Unfortunately, much of our society has seen too much of the ritual observance and too little of the ethical behavior from the church and has thrown the baby out with the bathwater, assuming that the only important thing is the ethical behavior piece. “What has ritual behavior done for anyone except make them hypocrites? Just ‘strive for justice and peace among all people and respect the dignity of every human being’ and you’ve pretty much got it covered.”

But from the church’s perspective, it’s not a question of either/or, but of both/and. It’s not ritual observance OR ethical behavior, it’s ritual observance AND ethical behavior. We can do ethical behavior without ritual observance, sure, but it’s a lot more likely to lead to burnout if we do. Because the ritual observances of the church are there to feed us, to guide us, to sustain us as we do that ethical behavior we’re called to do. We come to Eucharist not just for the sake of coming to Eucharist, not just to blindly obey a rule of the church, but to be renewed and recharged for the work God calls us to do in the world. We read the scripture and church theology not because the church gave us a homework assignment, but because the teachings of the church inspire and motivate us to work for justice and peace, and connect us with the saints who have gone before us, who have walked this path before, who know something about standing up against injustice. In our current day, the voices of Christians who have stood up against injustice in the past: from the earliest apostles who said to the Roman courts, “We must obey God rather than any human authority” (Acts 5:29) to the modern-day prophets like Dietrich Bonhoeffer in 1930s Germany, who challenged his church’s complicity in the Nazis’ rise to power, can inform our own struggles in this new era of American history, providing us with a sense that we are not alone in this work.
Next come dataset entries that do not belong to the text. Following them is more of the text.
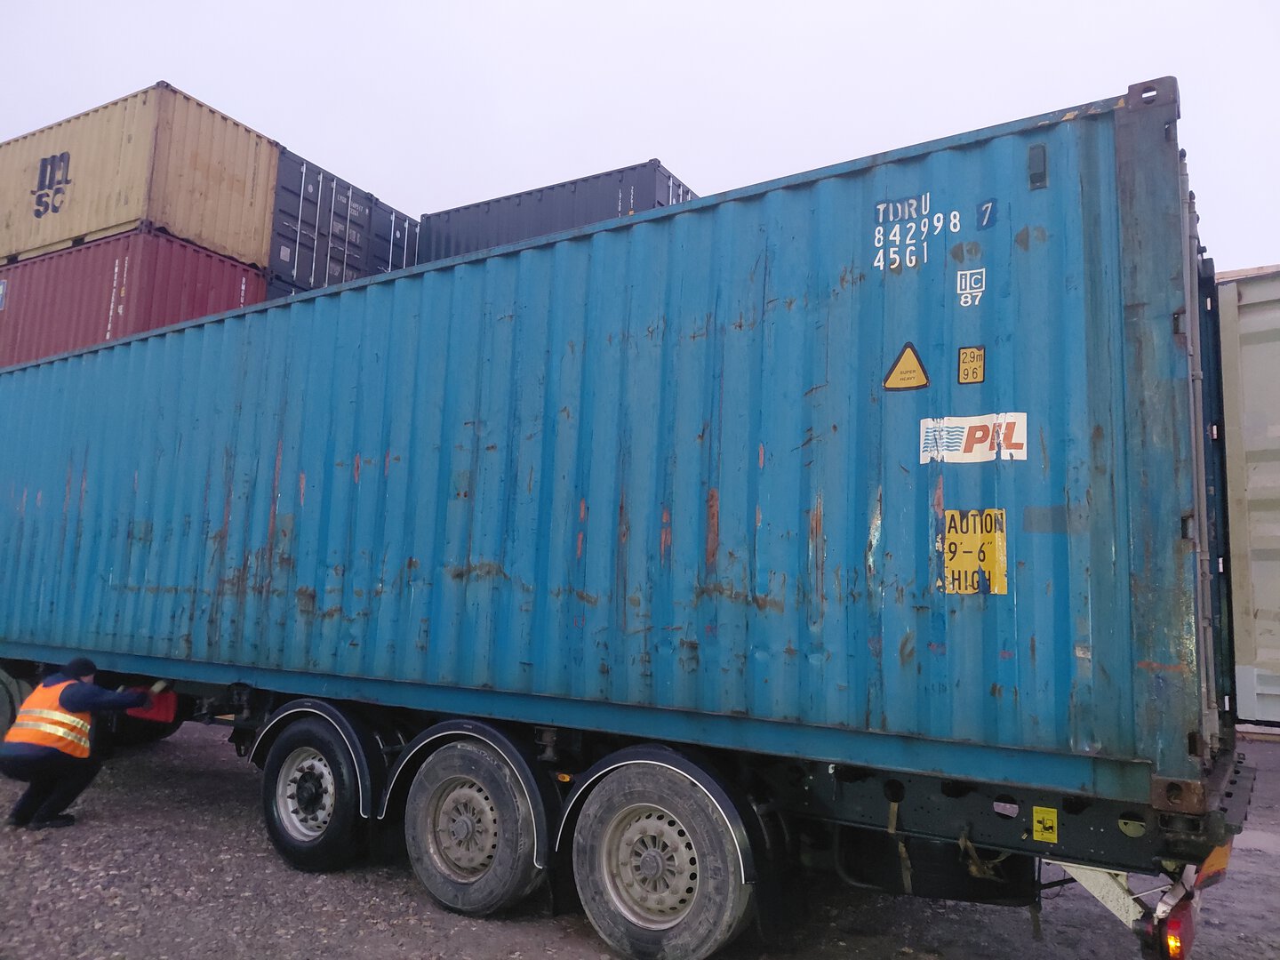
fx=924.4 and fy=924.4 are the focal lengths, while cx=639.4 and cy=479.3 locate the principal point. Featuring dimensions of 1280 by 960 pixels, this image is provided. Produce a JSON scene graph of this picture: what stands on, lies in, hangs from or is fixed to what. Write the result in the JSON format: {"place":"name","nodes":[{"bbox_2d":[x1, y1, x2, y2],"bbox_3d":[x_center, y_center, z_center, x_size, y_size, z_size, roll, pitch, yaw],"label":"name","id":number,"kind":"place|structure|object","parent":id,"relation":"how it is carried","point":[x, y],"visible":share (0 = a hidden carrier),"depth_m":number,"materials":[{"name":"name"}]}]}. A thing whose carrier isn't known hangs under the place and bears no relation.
{"place":"outdoors","nodes":[
{"label":"outdoors","id":0,"kind":"place"},
{"bbox_2d":[0,0,1279,274],"label":"sky","id":1,"kind":"structure","parent":0,"point":[133,63],"materials":[{"name":"white"}]},
{"bbox_2d":[0,712,1279,959],"label":"gravel ground","id":2,"kind":"structure","parent":0,"point":[465,929],"materials":[{"name":"grey"}]},
{"bbox_2d":[0,657,161,831],"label":"man","id":3,"kind":"object","parent":2,"relation":"on","point":[60,698],"visible":0.97,"depth_m":5.96},
{"bbox_2d":[123,683,178,723],"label":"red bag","id":4,"kind":"object","parent":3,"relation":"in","point":[163,711],"visible":0.59,"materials":[{"name":"red"}]},
{"bbox_2d":[0,649,1254,959],"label":"trailer","id":5,"kind":"object","parent":2,"relation":"on","point":[1106,835],"visible":0.54,"depth_m":4.09,"materials":[{"name":"metal"}]},
{"bbox_2d":[0,666,31,745],"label":"wheel","id":6,"kind":"object","parent":5,"relation":"attached to","point":[1,698],"visible":0.65,"depth_m":7.21,"materials":[{"name":"rubber"}]},
{"bbox_2d":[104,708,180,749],"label":"wheel","id":7,"kind":"object","parent":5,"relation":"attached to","point":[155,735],"visible":0.32,"depth_m":8.03,"materials":[{"name":"black rubber"}]},
{"bbox_2d":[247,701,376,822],"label":"fender","id":8,"kind":"object","parent":5,"relation":"attached to","point":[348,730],"visible":0.65,"depth_m":5.12,"materials":[{"name":"black plastic"}]},
{"bbox_2d":[259,714,372,872],"bbox_3d":[-1.887,1.825,5.348,0.874,0.877,0.218,-3,-8,32],"label":"wheel","id":9,"kind":"object","parent":5,"relation":"attached to","point":[292,843],"visible":0.96,"depth_m":5.25,"materials":[{"name":"black rubber"}]},
{"bbox_2d":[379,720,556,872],"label":"fender","id":10,"kind":"object","parent":5,"relation":"attached to","point":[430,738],"visible":0.7,"depth_m":4.50,"materials":[{"name":"black plastic"}]},
{"bbox_2d":[403,734,541,917],"bbox_3d":[-0.874,1.773,4.715,0.877,0.896,0.206,-3,-8,32],"label":"wheel","id":11,"kind":"object","parent":5,"relation":"attached to","point":[449,899],"visible":0.97,"depth_m":4.62,"materials":[{"name":"rubber"}]},
{"bbox_2d":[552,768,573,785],"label":"marker light","id":12,"kind":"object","parent":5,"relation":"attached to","point":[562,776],"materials":[{"name":"orange plastic"}]},
{"bbox_2d":[0,84,1215,802],"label":"blue shipping container","id":13,"kind":"object","parent":5,"relation":"on","point":[555,243],"visible":0.94,"depth_m":4.16,"materials":[{"name":"blue metal"}]},
{"bbox_2d":[882,342,929,391],"bbox_3d":[1.143,-0.483,3.969,0.229,0.223,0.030,-3,-8,32],"label":"warning sticker","id":14,"kind":"object","parent":13,"relation":"attached to","point":[921,380],"visible":0.98,"depth_m":3.96,"materials":[{"name":"yellow plastic"}]},
{"bbox_2d":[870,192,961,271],"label":"lettering","id":15,"kind":"object","parent":13,"relation":"attached to","point":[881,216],"visible":0.99,"depth_m":3.90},
{"bbox_2d":[955,267,986,307],"bbox_3d":[1.376,-0.797,3.848,0.125,0.147,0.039,-3,-8,32],"label":"sticker","id":16,"kind":"object","parent":13,"relation":"attached to","point":[963,281],"visible":0.98,"depth_m":3.85,"materials":[{"name":"white"}]},
{"bbox_2d":[956,344,986,383],"bbox_3d":[1.314,-0.452,3.665,0.122,0.153,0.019,-3,-8,32],"label":"yellow sticker","id":17,"kind":"object","parent":13,"relation":"attached to","point":[963,353],"visible":0.98,"depth_m":3.66,"materials":[{"name":"yellow plastic"}]},
{"bbox_2d":[919,411,1027,463],"bbox_3d":[1.299,-0.158,3.617,0.470,0.179,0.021,-3,-8,32],"label":"sticker","id":18,"kind":"object","parent":13,"relation":"attached to","point":[979,444],"visible":0.97,"depth_m":3.61,"materials":[{"name":"white plastic"}]},
{"bbox_2d":[939,508,1007,595],"bbox_3d":[1.275,0.286,3.547,0.299,0.334,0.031,-3,-8,32],"label":"yellow sticker","id":19,"kind":"object","parent":13,"relation":"attached to","point":[987,573],"visible":0.97,"depth_m":3.54,"materials":[{"name":"yellow"}]},
{"bbox_2d":[976,198,996,228],"bbox_3d":[1.404,-1.076,3.751,0.082,0.119,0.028,-3,-8,32],"label":"sticker","id":20,"kind":"object","parent":13,"relation":"attached to","point":[984,213],"visible":0.99,"depth_m":3.75,"materials":[{"name":"blue"}]},
{"bbox_2d":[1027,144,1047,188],"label":"vent","id":21,"kind":"object","parent":13,"relation":"attached to","point":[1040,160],"visible":0.97,"depth_m":3.57,"materials":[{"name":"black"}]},
{"bbox_2d":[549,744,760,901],"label":"fender","id":22,"kind":"object","parent":5,"relation":"attached to","point":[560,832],"visible":0.73,"depth_m":3.99,"materials":[{"name":"black plastic"}]},
{"bbox_2d":[568,759,756,959],"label":"wheel","id":23,"kind":"object","parent":5,"relation":"attached to","point":[716,934],"visible":0.98,"depth_m":4.01,"materials":[{"name":"rubber"}]},
{"bbox_2d":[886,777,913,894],"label":"strap","id":24,"kind":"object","parent":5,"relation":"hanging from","point":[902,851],"visible":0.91,"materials":[{"name":"yellow fabric"}]},
{"bbox_2d":[1031,805,1058,841],"bbox_3d":[1.486,1.262,3.386,0.096,0.133,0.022,-3,-8,32],"label":"yellow sticker","id":25,"kind":"object","parent":5,"relation":"attached to","point":[1048,821],"visible":0.98,"depth_m":3.38,"materials":[{"name":"yellow"}]},
{"bbox_2d":[1143,884,1197,959],"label":"tail light","id":26,"kind":"object","parent":5,"relation":"attached to","point":[1178,921],"visible":0.59,"depth_m":3.13,"materials":[{"name":"red plastic"}]},
{"bbox_2d":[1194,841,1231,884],"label":"orange reflector","id":27,"kind":"object","parent":5,"relation":"attached to","point":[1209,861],"visible":0.26,"depth_m":3.47,"materials":[{"name":"orange"}]},
{"bbox_2d":[1215,265,1279,723],"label":"shipping container","id":28,"kind":"object","parent":2,"relation":"on","point":[1257,334],"visible":0.91,"depth_m":6.08,"materials":[{"name":"beige metal"}]},
{"label":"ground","id":29,"kind":"structure","parent":0},
{"bbox_2d":[0,225,270,363],"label":"red shipping container","id":30,"kind":"object","parent":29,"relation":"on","point":[234,284],"visible":0.5,"depth_m":12.29,"materials":[{"name":"red metal"}]},
{"bbox_2d":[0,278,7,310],"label":"sign","id":31,"kind":"object","parent":30,"relation":"attached to","point":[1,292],"visible":0.98,"depth_m":12.50,"materials":[{"name":"blue"}]},
{"bbox_2d":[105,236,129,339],"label":"lettering","id":32,"kind":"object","parent":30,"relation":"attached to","point":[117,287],"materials":[{"name":"white paint"}]},
{"bbox_2d":[0,79,281,271],"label":"yellow shipping container","id":33,"kind":"object","parent":30,"relation":"on","point":[88,227],"visible":0.78,"depth_m":12.88,"materials":[{"name":"beige metal"}]},
{"bbox_2d":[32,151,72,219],"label":"lettering","id":34,"kind":"object","parent":33,"relation":"attached to","point":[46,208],"visible":0.98,"depth_m":13.02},
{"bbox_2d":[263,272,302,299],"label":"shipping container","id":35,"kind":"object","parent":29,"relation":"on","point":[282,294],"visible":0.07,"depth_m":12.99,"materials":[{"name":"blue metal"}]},
{"bbox_2d":[265,144,422,297],"bbox_3d":[-6.865,-3.288,16.107,6.286,2.177,3.133,-3,-8,32],"label":"shipping container","id":36,"kind":"object","parent":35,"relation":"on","point":[390,221],"visible":0.34,"depth_m":13.85,"materials":[{"name":"blue metal"}]},
{"bbox_2d":[417,159,699,261],"bbox_3d":[-1.390,-3.300,14.820,5.663,1.835,2.021,-3,-8,32],"label":"shipping container","id":37,"kind":"object","parent":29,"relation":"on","point":[425,219],"visible":0.31,"depth_m":13.69,"materials":[{"name":"metal"}]}
]}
We gather in community with other Christians, we receive the body and blood of Christ in the Eucharist, and we study the teachings of Christians who have gone before us to support and facilitate the hard work of ethical living and advocating for justice that God calls us to in our own day. Because if ALL we do is come to church and receive Eucharist and study scripture and we don’t offer sanctuary to refugees or feed the hungry or advocate for just governance in our land, our tradition is worthless and God’s not going to take our piety seriously – because we will have shown by our actions that we don’t really get it.